In the Channel 7 documentary The Chosen Few, he detailed watching one of his players in VFL action and being disgusted by some of the things he saw. He fired off a text, requesting a meeting in his office on Monday to review some video.

He was astounded by the flippant response.

“SWEET AS MATE … CAN’T WAIT TO LOOK AT EM … SEE YOU TOMOZ.”

“This won’t be a social chat mate,” came McCartney’s reply.

The player responded with: “SWEET AS … CATCH YA IN THE MORNING… CYA MATE.”

The coach was bewildered.

Now, with hindsight, I recall the end of McCartney’s press conference after the Dogs’ 22-point win over West Coast in round 18 last year. A colleague of mine asked how McCartney rated the game of young Luke Dahlhaus, seated to his left.

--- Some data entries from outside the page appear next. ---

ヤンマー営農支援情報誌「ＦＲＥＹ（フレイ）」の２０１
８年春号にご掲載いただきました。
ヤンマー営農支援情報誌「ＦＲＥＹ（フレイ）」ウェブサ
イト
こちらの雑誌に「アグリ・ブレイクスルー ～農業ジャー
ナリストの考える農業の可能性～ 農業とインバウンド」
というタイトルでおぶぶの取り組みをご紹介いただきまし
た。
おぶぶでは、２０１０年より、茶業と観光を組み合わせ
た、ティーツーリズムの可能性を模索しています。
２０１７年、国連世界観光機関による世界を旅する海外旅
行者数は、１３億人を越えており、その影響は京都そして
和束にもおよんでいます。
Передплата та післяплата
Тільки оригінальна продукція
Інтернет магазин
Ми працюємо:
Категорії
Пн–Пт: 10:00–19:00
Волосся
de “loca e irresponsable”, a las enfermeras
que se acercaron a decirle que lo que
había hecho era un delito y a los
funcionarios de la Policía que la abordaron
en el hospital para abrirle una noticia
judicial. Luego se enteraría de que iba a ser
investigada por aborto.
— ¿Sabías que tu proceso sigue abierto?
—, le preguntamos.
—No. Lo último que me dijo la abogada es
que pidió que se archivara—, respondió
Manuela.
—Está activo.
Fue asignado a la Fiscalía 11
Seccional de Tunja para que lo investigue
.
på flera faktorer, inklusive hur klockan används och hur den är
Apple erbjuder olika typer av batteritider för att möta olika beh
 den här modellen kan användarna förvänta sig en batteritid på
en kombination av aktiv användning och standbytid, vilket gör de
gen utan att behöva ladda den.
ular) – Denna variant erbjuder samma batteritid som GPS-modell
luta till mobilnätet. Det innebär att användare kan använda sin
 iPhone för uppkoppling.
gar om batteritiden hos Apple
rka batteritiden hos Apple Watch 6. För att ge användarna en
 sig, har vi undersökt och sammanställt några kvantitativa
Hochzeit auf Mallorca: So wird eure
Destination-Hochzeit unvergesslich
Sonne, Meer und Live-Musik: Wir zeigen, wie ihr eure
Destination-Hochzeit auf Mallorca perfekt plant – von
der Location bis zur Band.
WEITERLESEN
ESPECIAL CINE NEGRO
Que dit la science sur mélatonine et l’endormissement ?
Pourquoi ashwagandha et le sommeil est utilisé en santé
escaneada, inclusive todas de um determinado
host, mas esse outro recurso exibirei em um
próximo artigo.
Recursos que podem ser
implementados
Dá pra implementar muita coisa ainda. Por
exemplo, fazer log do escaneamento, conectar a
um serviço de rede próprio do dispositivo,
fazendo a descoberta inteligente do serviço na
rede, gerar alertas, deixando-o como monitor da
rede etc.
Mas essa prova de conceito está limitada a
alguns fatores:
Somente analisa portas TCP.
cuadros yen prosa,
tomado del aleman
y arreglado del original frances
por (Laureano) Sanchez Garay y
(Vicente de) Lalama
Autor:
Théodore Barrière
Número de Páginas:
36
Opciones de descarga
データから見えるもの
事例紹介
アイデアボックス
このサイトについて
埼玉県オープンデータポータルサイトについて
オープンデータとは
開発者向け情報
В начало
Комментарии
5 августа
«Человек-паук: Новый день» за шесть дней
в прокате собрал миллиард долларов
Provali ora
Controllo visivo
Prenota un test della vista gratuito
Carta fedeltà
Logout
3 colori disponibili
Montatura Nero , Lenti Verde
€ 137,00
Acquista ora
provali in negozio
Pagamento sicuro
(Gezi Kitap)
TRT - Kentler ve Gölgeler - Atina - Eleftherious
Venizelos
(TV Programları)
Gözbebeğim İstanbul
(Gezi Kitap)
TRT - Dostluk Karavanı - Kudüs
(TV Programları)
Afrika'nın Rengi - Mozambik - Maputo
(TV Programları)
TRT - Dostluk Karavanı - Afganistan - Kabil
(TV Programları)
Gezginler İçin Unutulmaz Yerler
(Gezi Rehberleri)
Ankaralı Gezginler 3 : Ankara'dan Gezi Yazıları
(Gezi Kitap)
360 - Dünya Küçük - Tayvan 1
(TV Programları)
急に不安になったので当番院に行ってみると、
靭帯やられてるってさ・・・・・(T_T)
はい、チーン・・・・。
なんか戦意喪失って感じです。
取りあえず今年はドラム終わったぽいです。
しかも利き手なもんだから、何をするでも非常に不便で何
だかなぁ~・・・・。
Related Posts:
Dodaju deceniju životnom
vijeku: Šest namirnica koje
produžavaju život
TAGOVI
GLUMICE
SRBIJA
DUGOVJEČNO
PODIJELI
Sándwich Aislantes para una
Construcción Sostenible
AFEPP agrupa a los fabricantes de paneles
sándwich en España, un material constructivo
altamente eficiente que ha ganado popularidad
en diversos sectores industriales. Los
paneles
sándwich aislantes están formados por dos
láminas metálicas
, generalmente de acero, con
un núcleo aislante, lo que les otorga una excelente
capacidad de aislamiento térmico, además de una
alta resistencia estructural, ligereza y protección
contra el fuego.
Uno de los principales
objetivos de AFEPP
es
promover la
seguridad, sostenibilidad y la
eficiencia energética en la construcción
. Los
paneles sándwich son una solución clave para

The answer degenerated into a faux-lecture that left both parties looking embarrassed.

It emerged on Friday that feedback from players had led to McCartney acknowledging his communication needed work, and Griffen had agreed to work with his coach until his “unfortunate change of mind in the last few days”.

Gordon’s tone adopted a funereal air when discussing McCartney’s departure, abandoning the term “Macca” he had used up until that point.

“Brendan McCartney is a very good man, one of the very best men I have ever met,” Gordon said.

“We wish him well and we hope that when we get through all of this he won’t be a stranger to our club. He’ll always be welcome here.”

So player power has struck. Again.

McCartney becomes the third coach in the past three weeks to be shown the door, with the almighty ‘communication’ again proving key.

Brenton Sanderson couldn’t properly ‘communicate’ with his Crows, issues around Guy McKenna’s man management and ‘communication’ with his Suns cost him his job, and now McCartney’s ‘communication’ issues have left him on the outer as well.

It’s fitting that a man indicative of another age has become the latest casualty in a generational and seismic shift in the culture of AFL footy.

The inmates are running the asylum – players have too much power and contracts don’t seem to be worth the paper they’re written on.

Former coach Robert Shaw feels the younger generation are more assertive in demanding excellence from their mentors.

Gordon spoke of the shifting sands of footy, how aphorisms like ‘the coach lost the players’ were meaningless in the modern landscape.

“Life in the AFL these days is a whole lot more complicated than (what) can be reduced to these kind of one-liners,” he said.

In that sense, he is spot on – just as what is sure to have transpired at the Whitten Oval will be more complicated than a few unsettled players being unhappy with some blunt direction from the coach.

Perhaps that’s the way of professional sport taken to its nth degree – the best players will always be the powerbrokers at the end of the day.

No one goes to watch the Cleveland Cavaliers play to see how great David Blatt is during a time out, they want to watch LeBron dunk on somebody.

Coaches are replaceable, but marquee, franchise players – like Patrick Dangerfield, Gary Ablett and, well, Ryan Griffen – are not.

One of the more interesting moments of Friday’s media conference came when Gordon was asked if he’d speak to Griffen to try and persuade him to stay with the club.

“The last information I had was that he’d gone pig shooting,” Gordon said.

It made sense – he’d just helped bring down the biggest dog in the kennel.